Any premium that Disney might have paid for the Pixar acquisition must also be evaluated in light of the nature of the animation content that Pixar produces and the distribution possibilities it offers via new technologies. As animated, family-oriented content, Pixar films are also known to maintain action, comedy and music elements, segments of which can be repurposed into short-form programming which, like music, is easily downloadable and attractive for a variety of consumer electronic devices, including mobile ones, such as Apple’s new iPod Video. If the success of iPod with music is a barometer for the success of iPod video with any video content — especially short-form content, like comedy, music and sports — Disney’s acquisition of Pixar offers tremendous commercial opportunities for Disney in the new media and entertainment landscape.

These opportunities are likely to create strategic advantages for Disney, especially as it moves forward in using the new media and entertainment landscape to expand Disney and its related brands.
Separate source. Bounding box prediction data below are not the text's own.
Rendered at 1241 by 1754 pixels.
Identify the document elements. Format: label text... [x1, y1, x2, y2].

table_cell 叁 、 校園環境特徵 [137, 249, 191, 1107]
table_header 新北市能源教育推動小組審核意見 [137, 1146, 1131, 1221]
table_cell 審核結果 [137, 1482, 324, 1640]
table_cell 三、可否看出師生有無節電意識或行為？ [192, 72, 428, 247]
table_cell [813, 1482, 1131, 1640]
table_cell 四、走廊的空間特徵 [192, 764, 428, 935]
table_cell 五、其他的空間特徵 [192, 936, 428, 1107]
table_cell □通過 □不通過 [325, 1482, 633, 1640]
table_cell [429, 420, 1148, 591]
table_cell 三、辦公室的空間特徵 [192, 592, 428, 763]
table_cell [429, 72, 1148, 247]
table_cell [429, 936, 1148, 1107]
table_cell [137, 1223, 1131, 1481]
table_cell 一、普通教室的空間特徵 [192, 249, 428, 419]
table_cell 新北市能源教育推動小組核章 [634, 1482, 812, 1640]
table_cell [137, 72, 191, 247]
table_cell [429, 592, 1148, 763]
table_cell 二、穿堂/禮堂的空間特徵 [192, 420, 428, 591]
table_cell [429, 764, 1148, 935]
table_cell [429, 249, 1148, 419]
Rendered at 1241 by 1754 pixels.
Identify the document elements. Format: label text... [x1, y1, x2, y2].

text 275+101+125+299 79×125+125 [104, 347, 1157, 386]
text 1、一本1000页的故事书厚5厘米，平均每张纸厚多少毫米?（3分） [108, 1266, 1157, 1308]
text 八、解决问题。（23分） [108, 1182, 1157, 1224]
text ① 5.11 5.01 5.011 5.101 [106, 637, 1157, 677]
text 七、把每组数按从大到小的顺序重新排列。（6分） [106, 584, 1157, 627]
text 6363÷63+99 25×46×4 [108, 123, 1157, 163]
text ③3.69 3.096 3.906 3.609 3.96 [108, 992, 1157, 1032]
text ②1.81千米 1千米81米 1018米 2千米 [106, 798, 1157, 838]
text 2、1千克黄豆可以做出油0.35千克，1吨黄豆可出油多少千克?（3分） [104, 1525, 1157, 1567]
Last but not least, the acquisition of Pixar and the resulting inclusion of Steve Jobs on the Disney board may also provide Disney with significant competitive advantages. This development, along with Jobs now being the majority shareholder in Disney, has infused the company with one of the most creative and visionary leaders in the media and entertainment industry to date. This is especially interesting given that Disney, under the leadership of Michael Eisner, seemed to shy away from entering the emerging distribution markets that Jobs has long been credited for creating, instead favoring more traditional and ubiquitous ones, like network and cable television.

While it remains unclear if, or exactly how, Jobs will exert his leadership upon Disney vis-à-vis existing management, it is clear that Jobs’ stake in Disney is likely to raise many eyebrows in the industry, especially those of Disney’s chief competitors. In an industry often characterized as “reactionary,” this raising of eyebrows may be enough for many to consider the Disney deal to acquire Pixar as something more than “hype.” In sum, the Disney acquisition of Pixar seems to represent a strategic “must” for the company.